It was interesting to read the manuscript with 118 sayings of Christ gathered by St. Thomas known as the Gospel of St. Thomas. Although many of Christ's sayings are already in the New Testament there is one big difference: Jesus emphasizes salvation through self-knowledge and faith. Salvation through self-knowledge and faith makes more sense to me as salvation without self-knowledge would make us vulnerable to manipulation while salvation without faith could lead grandiosity and isolation.
"The Gnostic Gospels" invites the reader to deal with the old controversy-was the Bible divinely inspired or did it evolve at the hands of churchmen with various political, social and religious purposes? Why is the Gospel of St. Thomas not included, what constitutes being "divinely inspired" and is the Bible the only book God has written through humankind?
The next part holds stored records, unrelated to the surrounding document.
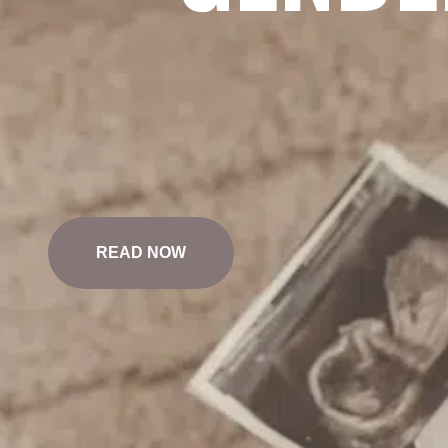
READ NOW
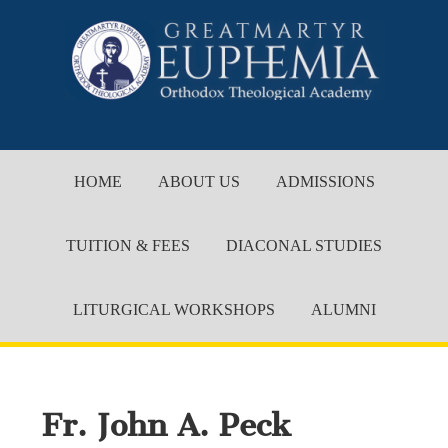
HOME
ABOUT US
ADMISSIONS
TUITION & FEES
DIACONAL STUDIES
LITURGICAL WORKSHOPS
ALUMNI
Fr. John A. Peck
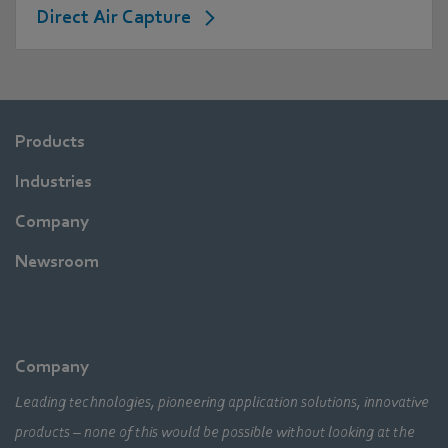
Direct Air Capture
Products
Industries
Company
Newsroom
Company
Leading technologies, pioneering application solutions, innovative
products – none of this would be possible without looking at the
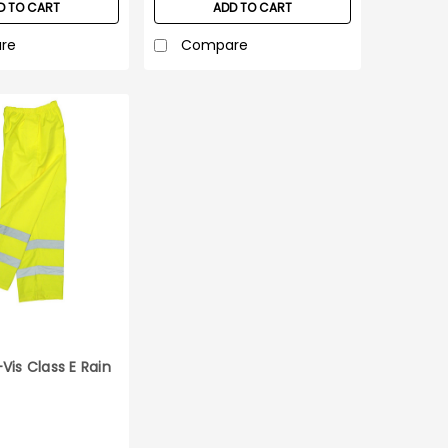
D TO CART
ADD TO CART
re
Compare
Vis Class E Rain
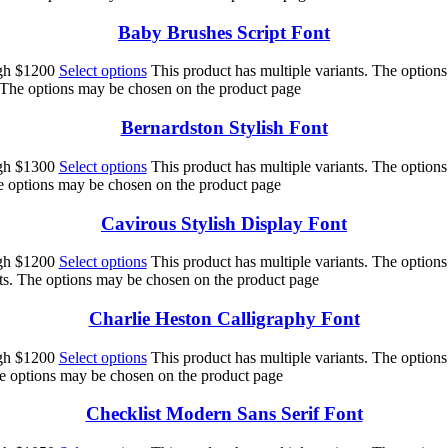
Baby Brushes Script Font
ugh $1200
Select options
This product has multiple variants. The option
. The options may be chosen on the product page
Bernardston Stylish Font
ugh $1300
Select options
This product has multiple variants. The option
he options may be chosen on the product page
Cavirous Stylish Display Font
ugh $1200
Select options
This product has multiple variants. The option
nts. The options may be chosen on the product page
Charlie Heston Calligraphy Font
ugh $1200
Select options
This product has multiple variants. The option
he options may be chosen on the product page
Checklist Modern Sans Serif Font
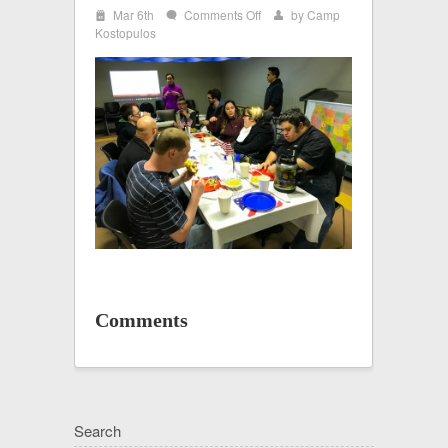
i
on
Mar 6th
Comments Off
by
Camp
w
x
IMG_2555
Kostopulos
Comments
Search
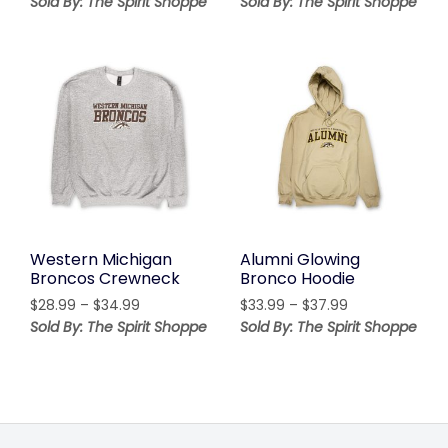
Sold By: The Spirit Shoppe
Sold By: The Spirit Shoppe
$36.99
$23.99
through
through
$42.99
$29.99
Western Michigan
Alumni Glowing
Broncos Crewneck
Bronco Hoodie
Price
Price
$
28.99
–
$
34.99
$
33.99
–
$
37.99
range:
range:
Sold By: The Spirit Shoppe
Sold By: The Spirit Shoppe
$28.99
$33.99
through
through
$34.99
$37.99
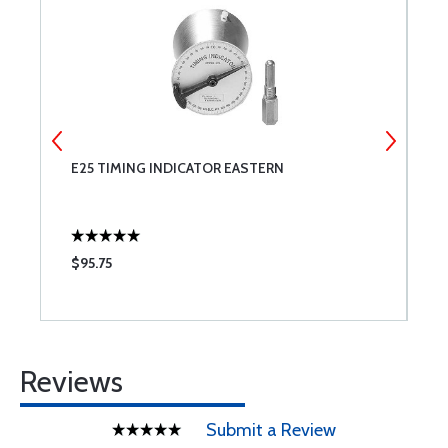
E25 TIMING INDICATOR EASTERN
2
$95.75
$
Reviews
Submit a Review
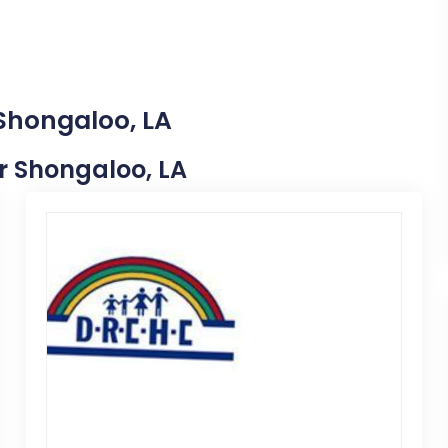
 Shongaloo, LA
ar Shongaloo, LA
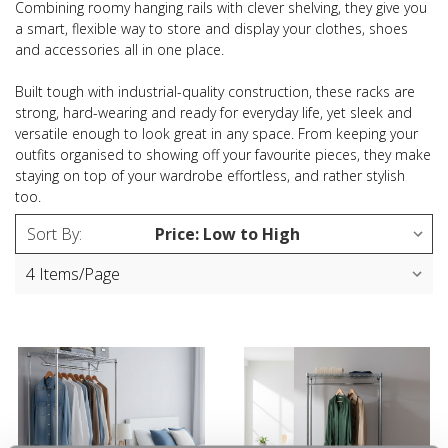
Combining roomy hanging rails with clever shelving, they give you
a smart, flexible way to store and display your clothes, shoes
and accessories all in one place.
Built tough with industrial-quality construction, these racks are
strong, hard-wearing and ready for everyday life, yet sleek and
versatile enough to look great in any space. From keeping your
outfits organised to showing off your favourite pieces, they make
staying on top of your wardrobe effortless, and rather stylish
too.
Sort By:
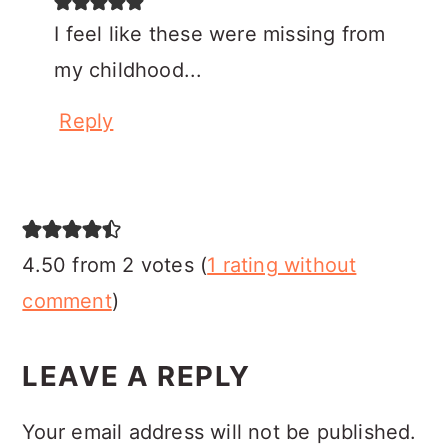
I feel like these were missing from
my childhood...
Reply
4.50 from 2 votes (
1 rating without
comment
)
LEAVE A REPLY
Your email address will not be published.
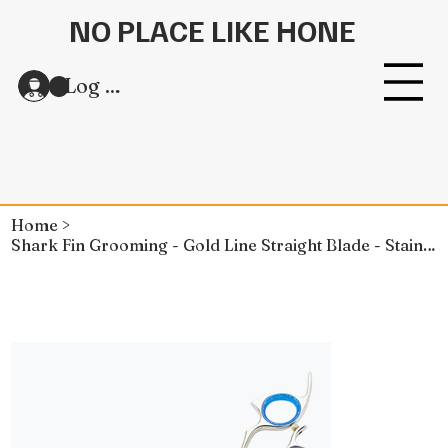
NO PLACE LIKE HONE
Log In
Home
>
Shark Fin Grooming - Gold Line Straight Blade - Stainless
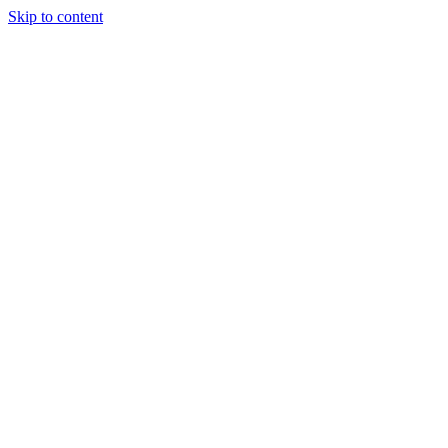
Skip to content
Solomon Schepps wrote in "The Lost Books of the Bible" that the official Biblical text was completed by two major counsels, in North Africa in Hippo (Augustine Bishopric) in 393, and in Carthage in 397. He said that there had been great difficulty in choosing the Gospels and after much debate, only four were chosen. The Gospel of St. Thomas was rejected as it opened by saying the he who understands the words of Jesus will be saved which is in direct contradiction to the chosen Gospels and Paul's Epistles, which says he who believes will be saved.